Бывало, что среди гостей и в ее изменившейся, оголенной во всех комнатах квартире ей казалось, будто она проснулась в стране, которая ей снилась. Она стояла тогда, окруженная пространством и людьми, свет люстры стекал по ее волосам на плечи и бедра, она почти чувствовала на себе его светлые струи, и вся она была статуей, ей впору было застыть фонтанной фигурой в самом центре самого центра мира, купаясь в величайшей духовной прелести. Она считала это положение неповторимой возможностью осуществить все, что казалось ей в жизни самым важным и самым великим, и уже не очень-то беспокоилась о том, что никаких определенных мыслей на этот счет у нее не было. Сама квартира, присутствие в ней людей, сам вечер окутывали ее, как желто-шелковое изнутри платье; она чувствовала его кожей, но не видела. Время от времени взгляд ее обращался к Арнгейму, который обычно стоял где-нибудь в группе мужчин и разговаривал; но потом она замечала, что ее взгляд уже все время на нем покоился, и теперь к нему оборачивалось только ее пробуждение. Хотя она и не глядела на него, на лице его непрестанно покоились, если так можно сказать, и сообщали ей, что в нем происходило, самые кончики крыльев ее души.
И если уж зашла речь о перьях, то можно прибавить, что и в его облике было что-то из области сновидений — этакий торговец с золотыми ангельскими крыльями, спустившийся сюда в собрание. Грохот экспрессов и курьерских поездов, гуденье автомобилей, тишина охотничьих домиков, плескание парусов на яхтах были в этих невидимых, сложенных, тихо шелестевших, когда рука его делала объясняющий жест, крыльях, которыми наделяло его ее чувство. Арнгейм по-прежнему часто бывал в отъезде, и от этого в его присутствии всегда было что-то выходившее за пределы момента и местных событий, весьма уже важных для Диотимы. Она знала, что в то время, как он находился здесь, тайно прибывали и отбывали телеграммы, посетители и его собственные эмиссары. Постепенно у нее сложилось представление, возможно даже преувеличенное, о значении всемирной фирмы и ее сплетенности с событиями большого мира. Арнгейм норой захватывающе интересно рассказывал об отношениях международного капитала, о заокеанских сделках и политических подоплеках; совершенно новые горизонты, впервые вообще горизонты открылись перед Диотимой; надо было только хоть раз послушать, как он говорит, например, о франко-германских противоречиях, о которых Диотима знала немногим больше того, что все в ее окружении питали к Германии легкую антипатию, смешанную с каким-то тягостным чувством братского долга; в его освещении это становилось галльско-кельтско-остео-эндокринологической проблемой, связанной с проблемой лотарингского угля и далее мексиканской нефти, а также с противоречиями между англосаксонской и Латинской Америкой. О таких подоплеках начальник отдела Туцци не имел представления или, по крайней мере, не показывал, что оно есть у него. Он довольствовался тем, что время от времени напоминал Диотиме, что, по его мнению, присутствие Арнгейма и арнгеймовское пристрастие к их дому никак нельзя понять, не предположив каких-то скрытых целей, но насчет возможного их характера он помалкивал, да и сам ничего об этом не знал.

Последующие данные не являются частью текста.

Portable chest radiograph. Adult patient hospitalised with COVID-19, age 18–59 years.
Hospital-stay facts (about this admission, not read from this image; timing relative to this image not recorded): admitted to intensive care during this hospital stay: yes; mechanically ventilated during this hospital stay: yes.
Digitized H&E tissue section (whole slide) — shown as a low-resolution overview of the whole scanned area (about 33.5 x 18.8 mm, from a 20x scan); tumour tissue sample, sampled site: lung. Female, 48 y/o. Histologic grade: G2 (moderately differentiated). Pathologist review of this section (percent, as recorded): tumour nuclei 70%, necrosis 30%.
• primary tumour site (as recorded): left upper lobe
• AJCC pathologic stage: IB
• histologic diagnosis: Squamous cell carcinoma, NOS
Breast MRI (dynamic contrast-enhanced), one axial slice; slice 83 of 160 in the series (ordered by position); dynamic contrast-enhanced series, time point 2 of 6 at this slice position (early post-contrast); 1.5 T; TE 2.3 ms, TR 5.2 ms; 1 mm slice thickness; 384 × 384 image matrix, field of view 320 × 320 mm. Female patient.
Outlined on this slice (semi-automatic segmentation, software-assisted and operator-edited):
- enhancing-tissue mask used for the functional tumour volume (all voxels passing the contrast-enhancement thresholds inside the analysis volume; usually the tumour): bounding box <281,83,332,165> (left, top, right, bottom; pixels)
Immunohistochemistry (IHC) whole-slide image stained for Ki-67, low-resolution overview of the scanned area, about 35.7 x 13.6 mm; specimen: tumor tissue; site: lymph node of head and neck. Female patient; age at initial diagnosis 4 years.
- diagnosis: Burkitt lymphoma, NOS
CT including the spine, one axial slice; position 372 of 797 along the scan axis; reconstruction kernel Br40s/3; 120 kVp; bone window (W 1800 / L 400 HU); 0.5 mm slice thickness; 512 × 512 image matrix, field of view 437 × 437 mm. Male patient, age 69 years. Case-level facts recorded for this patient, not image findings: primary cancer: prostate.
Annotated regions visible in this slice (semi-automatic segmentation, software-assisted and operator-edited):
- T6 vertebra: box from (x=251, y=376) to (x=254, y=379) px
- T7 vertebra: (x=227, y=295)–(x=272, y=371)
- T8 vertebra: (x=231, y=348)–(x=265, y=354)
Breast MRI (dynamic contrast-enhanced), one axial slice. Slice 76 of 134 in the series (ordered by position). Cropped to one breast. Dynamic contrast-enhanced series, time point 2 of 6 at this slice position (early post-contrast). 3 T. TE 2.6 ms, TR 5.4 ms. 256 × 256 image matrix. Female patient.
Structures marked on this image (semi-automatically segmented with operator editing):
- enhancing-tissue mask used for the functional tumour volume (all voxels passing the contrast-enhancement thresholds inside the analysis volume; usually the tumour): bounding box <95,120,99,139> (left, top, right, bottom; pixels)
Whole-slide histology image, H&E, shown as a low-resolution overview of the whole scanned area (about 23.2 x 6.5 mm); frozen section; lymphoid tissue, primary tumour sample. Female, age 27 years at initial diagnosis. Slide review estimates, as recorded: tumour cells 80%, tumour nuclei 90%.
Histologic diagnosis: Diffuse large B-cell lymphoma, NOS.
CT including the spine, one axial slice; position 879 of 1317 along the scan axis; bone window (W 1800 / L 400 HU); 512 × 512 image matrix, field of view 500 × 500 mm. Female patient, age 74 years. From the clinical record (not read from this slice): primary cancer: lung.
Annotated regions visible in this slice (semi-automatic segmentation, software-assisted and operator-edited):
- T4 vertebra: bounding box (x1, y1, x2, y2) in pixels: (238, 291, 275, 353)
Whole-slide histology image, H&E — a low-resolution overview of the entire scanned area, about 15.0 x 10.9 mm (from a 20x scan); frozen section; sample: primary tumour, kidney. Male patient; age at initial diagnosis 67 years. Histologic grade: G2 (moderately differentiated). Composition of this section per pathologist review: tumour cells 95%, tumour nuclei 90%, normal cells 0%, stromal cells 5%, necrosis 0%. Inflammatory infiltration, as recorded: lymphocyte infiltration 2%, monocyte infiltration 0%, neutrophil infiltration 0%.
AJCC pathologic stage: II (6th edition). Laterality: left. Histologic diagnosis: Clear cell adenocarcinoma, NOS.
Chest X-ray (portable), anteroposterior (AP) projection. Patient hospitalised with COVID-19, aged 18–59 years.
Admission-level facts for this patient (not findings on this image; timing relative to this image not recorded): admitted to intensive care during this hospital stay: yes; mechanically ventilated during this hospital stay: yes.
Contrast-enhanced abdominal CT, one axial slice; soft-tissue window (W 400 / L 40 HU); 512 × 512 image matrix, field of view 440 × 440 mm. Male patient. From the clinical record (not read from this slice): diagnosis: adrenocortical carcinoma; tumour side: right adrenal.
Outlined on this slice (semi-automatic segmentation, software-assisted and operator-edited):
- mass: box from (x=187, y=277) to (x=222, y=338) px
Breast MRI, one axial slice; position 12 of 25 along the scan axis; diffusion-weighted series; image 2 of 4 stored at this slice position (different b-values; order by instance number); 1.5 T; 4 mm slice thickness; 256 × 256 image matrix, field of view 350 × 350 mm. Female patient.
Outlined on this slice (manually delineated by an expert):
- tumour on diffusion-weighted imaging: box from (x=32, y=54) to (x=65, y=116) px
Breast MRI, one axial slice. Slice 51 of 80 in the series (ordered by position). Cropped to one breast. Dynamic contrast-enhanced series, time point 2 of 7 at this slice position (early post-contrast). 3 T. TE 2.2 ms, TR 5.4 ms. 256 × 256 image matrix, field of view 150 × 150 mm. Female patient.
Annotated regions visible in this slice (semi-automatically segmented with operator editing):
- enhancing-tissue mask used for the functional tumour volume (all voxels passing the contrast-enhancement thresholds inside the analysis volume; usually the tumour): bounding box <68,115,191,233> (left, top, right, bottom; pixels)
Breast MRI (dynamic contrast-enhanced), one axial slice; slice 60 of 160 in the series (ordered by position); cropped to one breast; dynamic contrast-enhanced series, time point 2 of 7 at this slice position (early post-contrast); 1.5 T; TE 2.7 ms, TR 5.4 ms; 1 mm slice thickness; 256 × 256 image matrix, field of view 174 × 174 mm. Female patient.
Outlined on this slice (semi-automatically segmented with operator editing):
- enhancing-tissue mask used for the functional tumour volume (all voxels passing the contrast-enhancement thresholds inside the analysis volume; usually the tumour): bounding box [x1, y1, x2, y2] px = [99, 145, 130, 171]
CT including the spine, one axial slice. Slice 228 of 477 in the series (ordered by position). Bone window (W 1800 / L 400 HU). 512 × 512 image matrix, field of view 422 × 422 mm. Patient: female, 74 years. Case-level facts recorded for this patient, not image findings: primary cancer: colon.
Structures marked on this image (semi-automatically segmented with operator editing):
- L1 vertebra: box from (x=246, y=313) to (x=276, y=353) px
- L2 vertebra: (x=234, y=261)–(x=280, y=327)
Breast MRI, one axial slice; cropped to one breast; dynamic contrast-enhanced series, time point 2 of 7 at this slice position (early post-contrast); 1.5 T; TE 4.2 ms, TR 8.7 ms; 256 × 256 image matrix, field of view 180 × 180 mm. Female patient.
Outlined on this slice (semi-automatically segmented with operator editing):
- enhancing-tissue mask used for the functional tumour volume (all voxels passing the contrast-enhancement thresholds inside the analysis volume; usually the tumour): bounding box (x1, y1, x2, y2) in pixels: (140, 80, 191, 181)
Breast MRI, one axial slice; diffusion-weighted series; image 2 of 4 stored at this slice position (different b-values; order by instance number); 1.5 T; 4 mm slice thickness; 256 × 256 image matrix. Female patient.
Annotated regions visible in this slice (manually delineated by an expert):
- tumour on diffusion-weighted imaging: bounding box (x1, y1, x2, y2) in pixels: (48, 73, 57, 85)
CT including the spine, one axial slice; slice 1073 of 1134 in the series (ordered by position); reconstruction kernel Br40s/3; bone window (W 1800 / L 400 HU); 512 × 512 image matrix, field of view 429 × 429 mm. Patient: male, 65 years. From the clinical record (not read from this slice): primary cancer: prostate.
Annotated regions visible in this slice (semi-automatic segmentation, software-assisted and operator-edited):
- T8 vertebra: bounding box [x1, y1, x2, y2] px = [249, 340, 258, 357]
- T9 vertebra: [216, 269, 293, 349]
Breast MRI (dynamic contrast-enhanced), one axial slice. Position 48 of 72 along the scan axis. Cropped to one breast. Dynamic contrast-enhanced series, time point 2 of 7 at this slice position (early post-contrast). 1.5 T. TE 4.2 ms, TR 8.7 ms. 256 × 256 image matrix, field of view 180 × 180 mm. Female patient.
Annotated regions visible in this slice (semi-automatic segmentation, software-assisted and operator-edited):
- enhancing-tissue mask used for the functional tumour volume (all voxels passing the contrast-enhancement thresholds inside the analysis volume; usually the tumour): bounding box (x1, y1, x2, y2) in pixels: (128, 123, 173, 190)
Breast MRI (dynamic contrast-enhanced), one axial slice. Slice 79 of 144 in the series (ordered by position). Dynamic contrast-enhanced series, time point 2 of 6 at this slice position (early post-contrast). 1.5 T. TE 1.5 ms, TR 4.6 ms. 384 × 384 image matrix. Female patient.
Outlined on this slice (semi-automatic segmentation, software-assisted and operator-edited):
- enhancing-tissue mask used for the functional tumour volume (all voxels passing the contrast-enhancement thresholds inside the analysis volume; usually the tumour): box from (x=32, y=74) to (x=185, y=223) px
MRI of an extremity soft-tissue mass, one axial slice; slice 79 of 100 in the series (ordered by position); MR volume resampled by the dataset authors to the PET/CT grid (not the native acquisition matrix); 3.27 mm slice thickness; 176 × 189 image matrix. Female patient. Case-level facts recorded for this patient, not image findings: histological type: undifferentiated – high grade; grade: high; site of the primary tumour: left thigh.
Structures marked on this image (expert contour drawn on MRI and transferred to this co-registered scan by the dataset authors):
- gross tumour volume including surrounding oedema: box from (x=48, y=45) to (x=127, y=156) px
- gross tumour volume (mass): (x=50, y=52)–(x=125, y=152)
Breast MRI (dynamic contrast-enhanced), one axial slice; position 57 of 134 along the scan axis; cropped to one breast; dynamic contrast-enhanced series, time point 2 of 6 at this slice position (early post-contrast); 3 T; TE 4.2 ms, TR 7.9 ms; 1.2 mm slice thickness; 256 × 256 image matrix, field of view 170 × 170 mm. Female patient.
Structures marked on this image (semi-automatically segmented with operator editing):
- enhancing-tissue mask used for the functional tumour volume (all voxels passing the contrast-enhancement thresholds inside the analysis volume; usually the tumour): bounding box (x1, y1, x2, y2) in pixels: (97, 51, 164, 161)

Вот почему супруга его глубоко чувствовала превосходство новых людей над методами устаревшей дипломатии. Она не забывала той минуты, когда приняла решение поставить Арнгейма во главе параллельной акции. Это была первая великая идея ее жизни, и она, Диотима, находилась тогда в удивительном состоянии; на нес нашла какая-то мечтательная истома, идею занесло в какую-то дивную даль, и все, что составляло дотоле мир Диотимы, потекло в истоме навстречу этой идее. То, что из всего этого можно было облечь в слова, значило, прямо сказать, куда как мало; это было сверканье, сиянье, это была странная пустота и быстрая смена идей, и можно было даже спокойно признать, — думала Диотима, — что суть всего этого, мысль поставить Арнгейма во главе небывалой патриотической акции, не лезла ни в какие ворота. Арнгейм был иностранец, это оставалось в силе. Значит, осуществить этот замысел с такой же простотой, с какой она изложила его некогда графу Лейнсдорфу и своему супругу, нельзя было. Но тем не менее все вышло так, как ее осенило тогда, в этом состоянии. Ведь и все другие усилия наполнить акцию действительно возвышенным содержанием оказывались до сих пор тщетными; большое первое заседание, работа комитетов, даже этот частный конгресс, от которого, кстати, Арнгейм, повинуясь какой-то удивительной иронии судьбы, предостерегал, не произвели до сих пор ничего другого, кроме как опять-таки Арнгейма, вокруг которого все толпились, который должен был говорить без умолку и составлял тайное средоточие всех надежд. То был новый тип человека, призванный сменить старые силы в руководстве судьбами. Она вправе была гордиться тем, что это она сразу же открыла его, поговорила с ним о проникновении нового человека в сферы власти и помогла ему идти здесь своим путем, несмотря на сопротивление всех других. И если бы Арнгейм действительно замышлял при этом что-то особое, то и тогда Диотима была бы почти заранее готова поддерживать его всеми средствами, ибо великий час не терпит мелочной проверки, а она ясно чувствовала, что жизнь ее находится на вершине.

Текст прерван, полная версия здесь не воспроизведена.